Coral reefs evolved 240 million years ago and today's reefs may be 5,000 to 10,000 years old.

But now scientists say coral reefs could be gone before the end of this century. The biggest threat, say the scientists, is the warming ocean water.

Three major institutions in Chicago, Northwestern University, the Shedd Aquarium and the Field Museum are now actively engaged in the fight to save the coral reefs. Elizabeth Brackett reports.

TRANSCRIPT

Great Barrier Reef (Lock the Gate Alliance / Flickr)Great Barrier Reef (Lock the Gate Alliance / Flickr)

Elizabeth Brackett: The survey results are in, and they are devastating: 93 percent of Australia’s 1,400-mile long Great Barrier Reef is now dead or in danger of dying.

The news hit Shedd Aquarium’s George Parsons hard.

George Parsons: I was pretty horrified, we knew that it may be coming but to this extent and this long, it just seems pretty astronomical.

Brackett: The worst damage is seen on the northernmost pristine part of the reef, where 50 percent of the coral is already dead and nearly all the rest is bleached.

Luisa Marcelino, Northwestern University researcher: It’s coincides a lot with El Nino events that are bringing warm water into the Pacific.
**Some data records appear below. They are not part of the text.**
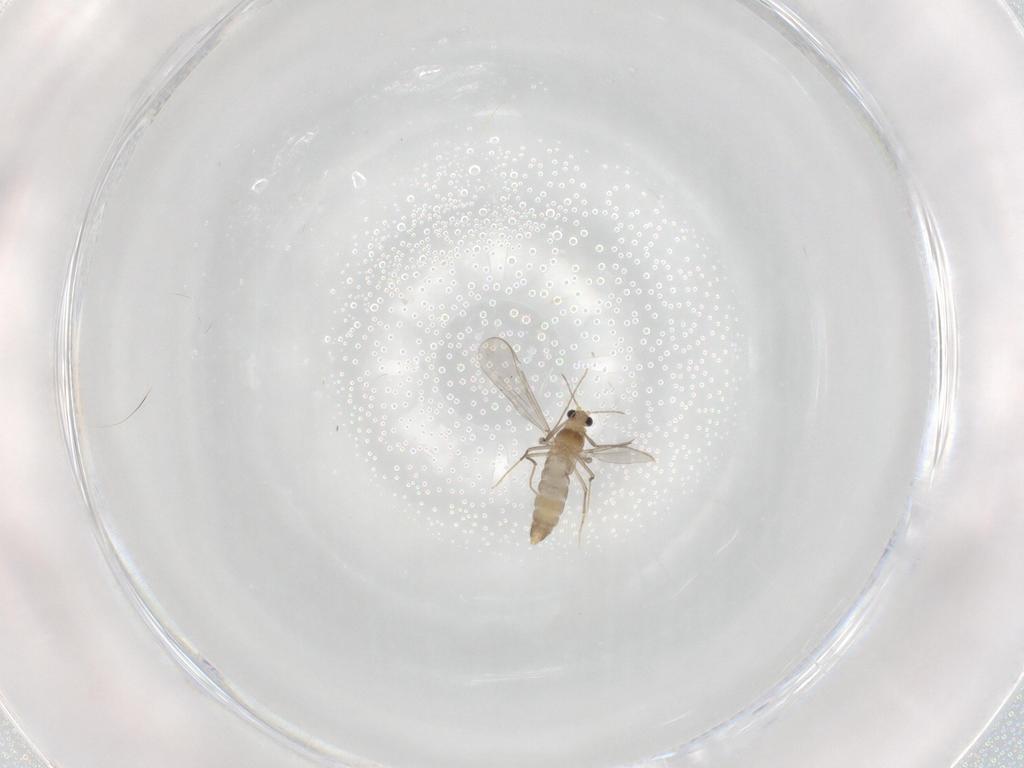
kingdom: Animalia
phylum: Arthropoda
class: Insecta
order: Diptera
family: Chironomidae
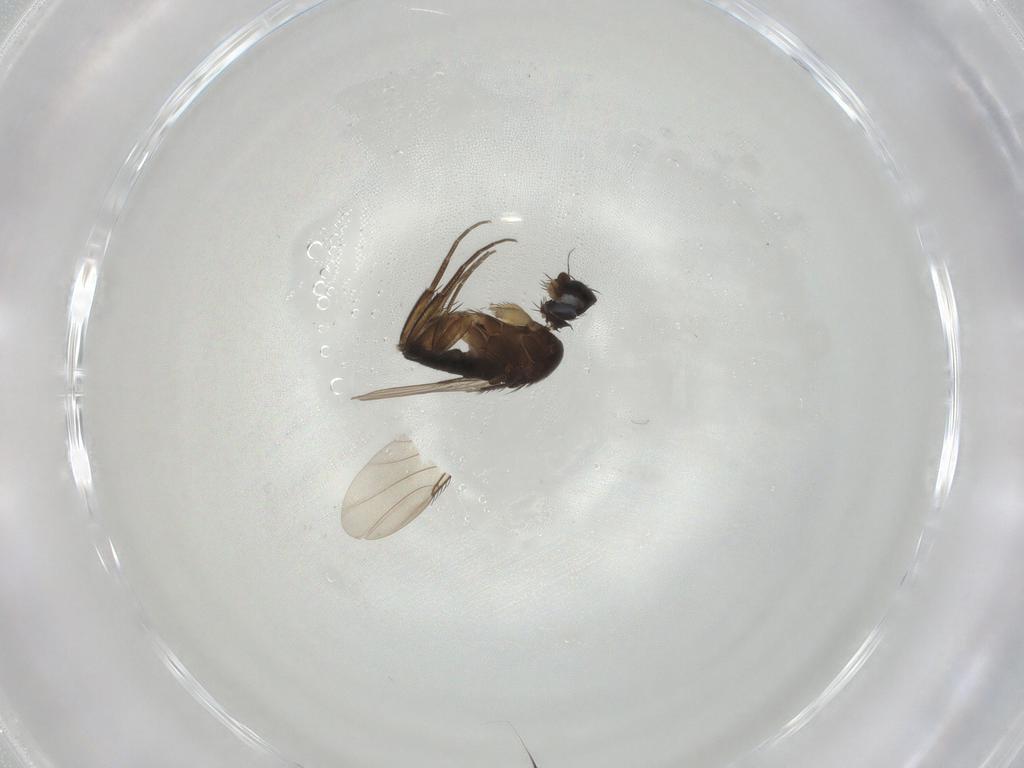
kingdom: Animalia
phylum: Arthropoda
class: Insecta
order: Diptera
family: Phoridae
We now have about a quarter of coral reefs disappeared and they are estimating that another quarter to 30-plus percent of coral reefs in the whole world may disappear within the next few decades.

Luisa MarcelinoLuisa Marcelino

Brackett: Northwestern University researcher Luisa Marcelino says bleaching does not kill the coral, but makes it much more likely that the reef will die.

Marcelino: They're nurseries for more than a quarter of all marine species in the world. So they're incredible centers of biodiversity and their loss will be a loss that everybody in the planet will see and will notice.

Brackett: Both the Shedd and Northwestern are involved with institutions around the world to try and save the coral reefs.

Shedd is now one of the five aquariums in the world that is growing coral to rebuild the oceans’ disappearing reefs.

Parsons: We go out and we repopulate reefs in Curacao and Mexico with coral species that we've grown up from larvae.

One of the other remarkable things that corals do is that they spawn one night a year–its usually triggered by the full moon.